Заботливость Абрамеску заставила его вспомнить Рут. Она знала, что он в Люксембурге. По письмам его нетрудно было догадаться, на каком участке фронта он находится. Теперь она прочтет в американских газетах о прорыве; сенсационные заголовки, истерические вопли только усилят ее тревогу. И его сердце вдруг рванулось к ней, сильнее, чем к кому бы то ни было, даже к Терезе… Теперь ты знаешь, что тебе нужна Рут, потому что ты черпаешь силы в ней, а она в тебе; потому что вас двое, и никакая дружба, никакое товарищество, никакие другие отношения не могут заменить этой вашей близости.
Идущие впереди машины остановились, люди вылезали из них и скрывались в лесу с обеих сторон дороги. По лесу, казалось, прошелся гигантский гребень, которым водила грубая рука гиганта цирюльника. Расщепленные стволы, изломанные вкривь и вкось верхушки, взрытый вдоль и поперек кустарник, обнаженные корни, торчащие, как изуродованные пальцы, — все это было переплетено убегающими клочьями тумана, который прикрывал одно и оголял другое, придавая искалеченному лесу какой-то новый, таинственный и зыбкий облик. Только людские голоса возвращали к действительности: слышались команда, брань, вопросы. Подвозили орудия, устанавливали их. Где-то, пристреливаясь, встревоженно строчил пулемет.

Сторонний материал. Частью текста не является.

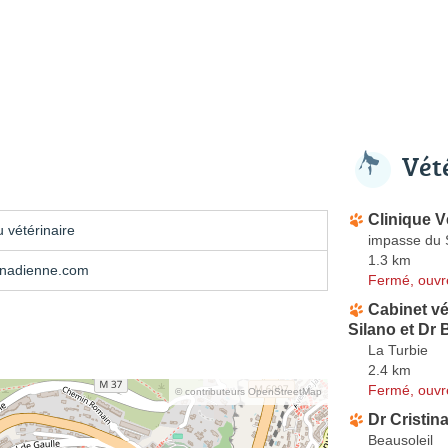
Vét
Clinique V
 vétérinaire
impasse du 
1.3 km
nadienne.com
Fermé, ouvr
Cabinet vé
Silano et Dr
La Turbie
2.4 km
Fermé, ouvr
© contributeurs OpenStreetMap
Dr Cristin
Beausoleil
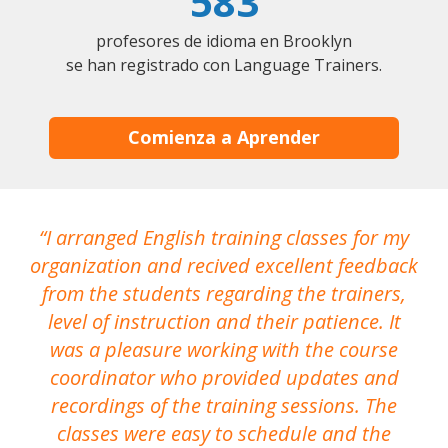
583
profesores de idioma en Brooklyn
se han registrado con Language Trainers.
Comienza a Aprender
I arranged English training classes for my
T
organization and recived excellent feedback
N
from the students regarding the trainers,
level of instruction and their patience. It
re
was a pleasure working with the course
the
coordinator who provided updates and
recordings of the training sessions. The
ac
classes were easy to schedule and the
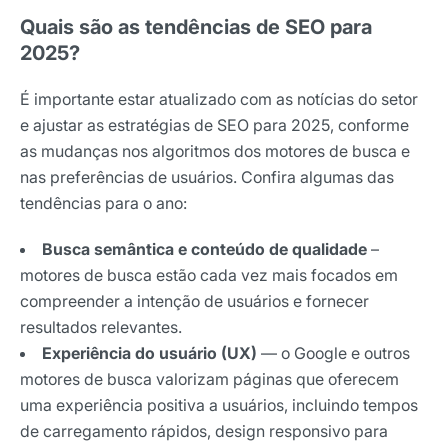
Quais são as tendências de SEO para
2025?
É importante estar atualizado com as notícias do setor
e ajustar as estratégias de SEO para 2025, conforme
as mudanças nos algoritmos dos motores de busca e
nas preferências de usuários. Confira algumas das
tendências para o ano:
Busca semântica e conteúdo de qualidade
–
motores de busca estão cada vez mais focados em
compreender a intenção de usuários e fornecer
resultados relevantes.
Experiência do usuário (UX)
— o Google e outros
motores de busca valorizam páginas que oferecem
uma experiência positiva a usuários, incluindo tempos
de carregamento rápidos, design responsivo para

Иетс ехал мимо стоявших грузовиков. Вскоре лес кончился, затем на протяжении мили дорога шла между голыми, испятнанными снегом горами, вершины которых окутывал желтоватый туман.
Мертвая тишина нарушалась только разрывами снарядов сухим и жестким грохотом, звучавшим страшнее обычного в этой снежной пустыне, окутанной туманом.
Теперь редкие деревья по обочинам дороги высились, словно колонны портала; Иетс, не зная, можно ли проехать дальше, остановил виллис. Справа показался солдат.
— Куда вы едете, лейтенант?
Иетс неопределенно махнул рукой вперед.
— Ого! — сказал тот. — Напрасно.
— Почему?
— Немцы.
— Да?
Солдат повернулся к Иетсу спиной. Казалось, он был мало заинтересован в том, последует лейтенант его совету или нет.
— Где находится третья рота? — крикнул Иетс ему вслед.
— Здесь! — отозвался солдат.
— Где ваш КП?
— Вон там — ступайте через кусты и дальше — прямо!